Чердынь, безусловно, стала существенным фактом в биографии Мандельштама и немаловажным узлом контрапунктирующих мелодий в его творчестве. Поэтому не случайно место проведения IV чтений, как не случаен и чрезвычайный интерес к возможности приехать в маленький городок на берегу северной реки Колвы, возникший у ведущих мандельштамоведов мира. Француженки, немки, американец, англичанин, не говоря уже об армянине, — все они великолепно владели русским языком, да каким! Образным, ритмически выстроенным. Впрочем, и чердынские жители отнюдь не провинциальный культурный уровень продемонстрировали. Даже гости признали, что стихи Мандельштама они читают замечательно, лучше, чем маститые литературоведы. Важно отметить, что не только люди зрелые, но и молодежь чердынская не робеет прикоснуться к поэзии. Отваживаются даже на собственные поэтические опыты и, смеем утверждать, весьма многообещающие. Видно, здешний воздух и вправду насыщен стихотворящими дрожжами интонаций и метафор.
Конечно, со времени пребывания Мандельштама в Чердыни прошло немало лет, и способных рассказать о той эпохе «из первых рук», а то и предъявить материальные свидетельства, не осталось. Приходится сожалеть о знаменитых часах в больничной палате. У Осипа Эмильевича возникла идея фикс: будто за ним придут и уведут на расстрел именно в шесть часов вечера. По совету больничной кастелянши, жена потихоньку перевела стрелки, а потом указала мужу на циферблат: уже четверть восьмого, а ничего не случилось!.. Хитрая терапия, между прочим, оказала на психику поэта благотворное влияние.
Часы вряд ли обнаружатся, зато нашелся... умывальный шкаф, которым в больнице пользовался Мандельштам. Он хранится в доме Елены Ивановны Пушвинцевой. На одно из заседаний научного семинара она принесла металлическую мыльницу от этого умывальника и передала в дар чердынскому музею им. Пушкина. Пообещав вскоре и сам умывальник отдать. Мемориальная вещь вызвала сенсацию среди мандельштамоведов.

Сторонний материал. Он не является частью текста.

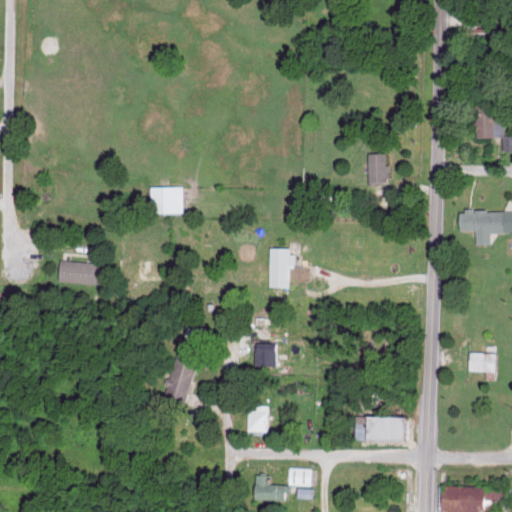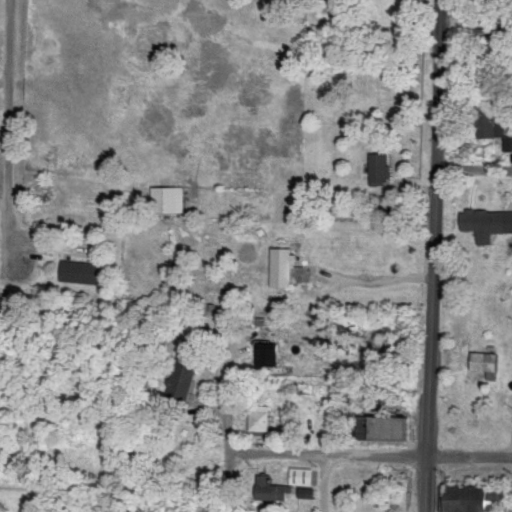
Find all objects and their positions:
building: (491, 119)
road: (8, 133)
building: (508, 140)
building: (380, 165)
road: (475, 165)
building: (169, 197)
building: (487, 220)
road: (434, 256)
building: (284, 263)
building: (84, 269)
road: (369, 285)
building: (198, 329)
building: (271, 352)
building: (486, 359)
building: (492, 372)
building: (185, 375)
building: (263, 415)
building: (389, 425)
road: (229, 429)
road: (370, 452)
building: (304, 474)
road: (325, 481)
building: (278, 489)
building: (467, 497)
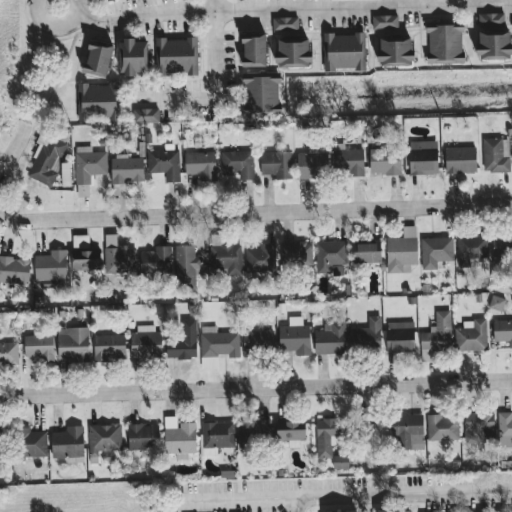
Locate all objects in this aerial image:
road: (309, 6)
road: (93, 21)
building: (383, 21)
building: (384, 22)
building: (284, 23)
building: (285, 24)
road: (61, 29)
building: (492, 37)
building: (493, 37)
building: (444, 43)
building: (444, 43)
building: (394, 48)
building: (253, 49)
building: (394, 49)
building: (254, 50)
building: (342, 51)
building: (343, 51)
building: (292, 52)
building: (292, 52)
building: (176, 55)
building: (132, 56)
building: (176, 56)
building: (132, 57)
building: (97, 59)
road: (213, 85)
building: (259, 93)
building: (259, 94)
building: (145, 115)
road: (15, 148)
building: (495, 155)
building: (423, 157)
building: (46, 158)
building: (460, 160)
building: (348, 161)
building: (385, 161)
building: (165, 163)
building: (236, 163)
building: (276, 164)
building: (201, 165)
building: (312, 165)
building: (87, 168)
building: (125, 171)
road: (254, 213)
building: (502, 247)
building: (470, 249)
building: (402, 251)
building: (435, 251)
building: (295, 253)
building: (366, 253)
building: (118, 257)
building: (330, 257)
building: (226, 258)
building: (86, 259)
building: (260, 259)
building: (156, 261)
building: (51, 266)
building: (185, 266)
building: (14, 270)
building: (496, 303)
building: (502, 330)
building: (366, 336)
building: (399, 336)
building: (436, 336)
building: (471, 336)
building: (294, 337)
building: (330, 340)
building: (183, 342)
building: (145, 343)
building: (257, 343)
building: (72, 344)
building: (217, 346)
building: (39, 347)
building: (109, 348)
road: (256, 387)
road: (370, 427)
building: (442, 427)
building: (478, 427)
building: (504, 429)
building: (291, 430)
building: (406, 431)
building: (254, 432)
building: (141, 436)
building: (216, 436)
building: (326, 436)
building: (104, 438)
building: (180, 439)
building: (0, 441)
building: (31, 443)
building: (68, 444)
building: (340, 462)
road: (347, 493)
road: (300, 503)
building: (394, 511)
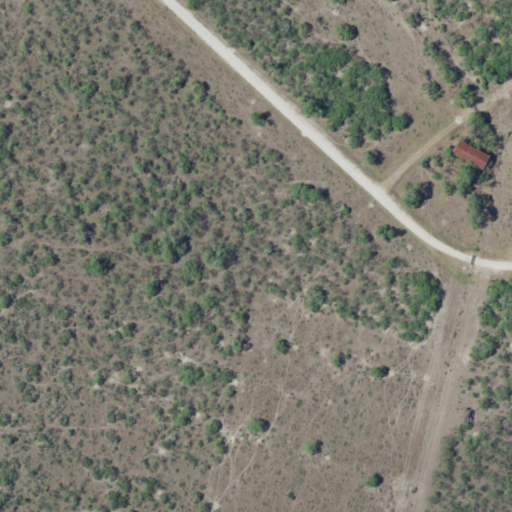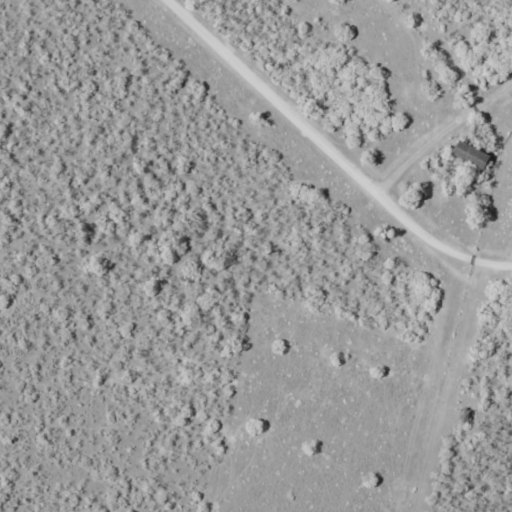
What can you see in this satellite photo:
building: (473, 155)
road: (329, 156)
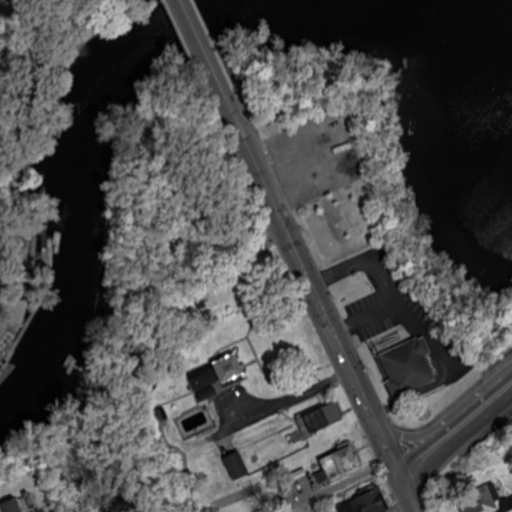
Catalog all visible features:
road: (201, 50)
road: (283, 221)
flagpole: (370, 344)
building: (409, 367)
building: (406, 368)
building: (218, 377)
road: (361, 387)
road: (289, 399)
road: (477, 399)
building: (323, 418)
road: (412, 434)
road: (460, 439)
road: (391, 447)
road: (421, 447)
building: (341, 461)
building: (237, 466)
road: (404, 474)
road: (415, 497)
building: (480, 499)
building: (367, 502)
building: (13, 505)
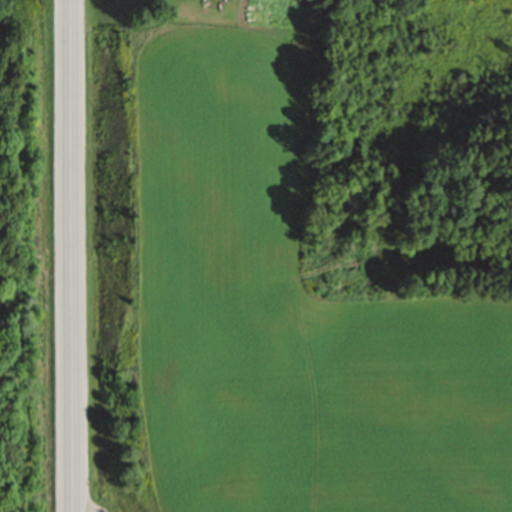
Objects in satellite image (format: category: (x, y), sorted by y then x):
road: (78, 255)
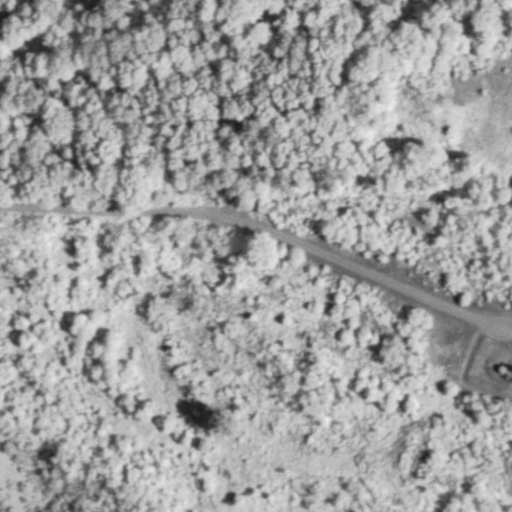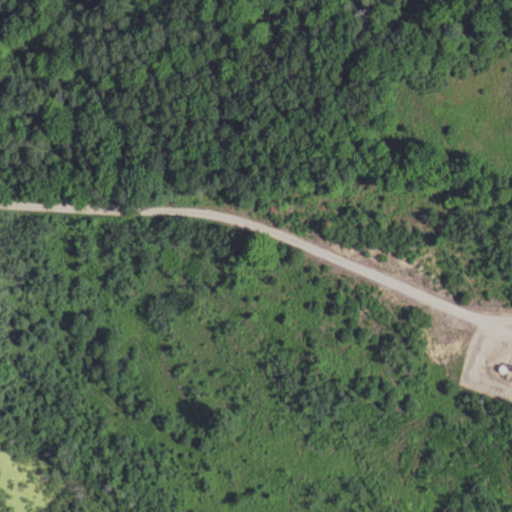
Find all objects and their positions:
road: (265, 226)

Председатель Мандельштамовского общества Павел Нерлер рассказал о проектах этой организации. На завершающей стадии находится почти двадцатилетняя работа над «Мандельштамовской энциклопедией», двухтомной, включающей в себя не только многие сотни статей, но и полную библиографию, солидную иконографию, словари рифм и метров. Готовится к выходу очередное, почти «академическое» шеститомное собрание сочинений. Вот-вот откроется первый музей Мандельштама — в городе Фрязино Московской области, и одним из его экспонатов станет первая — временная — памятная доска, висевшая с 1999 г. на здании больницы. На www.mandelstam-world.org создается объединенный электронный мандельштамовский архив из материалов, хранящихся в российских собраниях и в Оксфорде.
А в самой Чердыни всерьез обсуждается вопрос об установке памятника Осипу Эмильевичу. Не случайно эмблемой IV Мандельштамовских чтений стал эскиз пермского скульптора Рудольфа Веденеева «Побег», запечатлевший самый драматичный момент пребывания поэта в городе на Колве.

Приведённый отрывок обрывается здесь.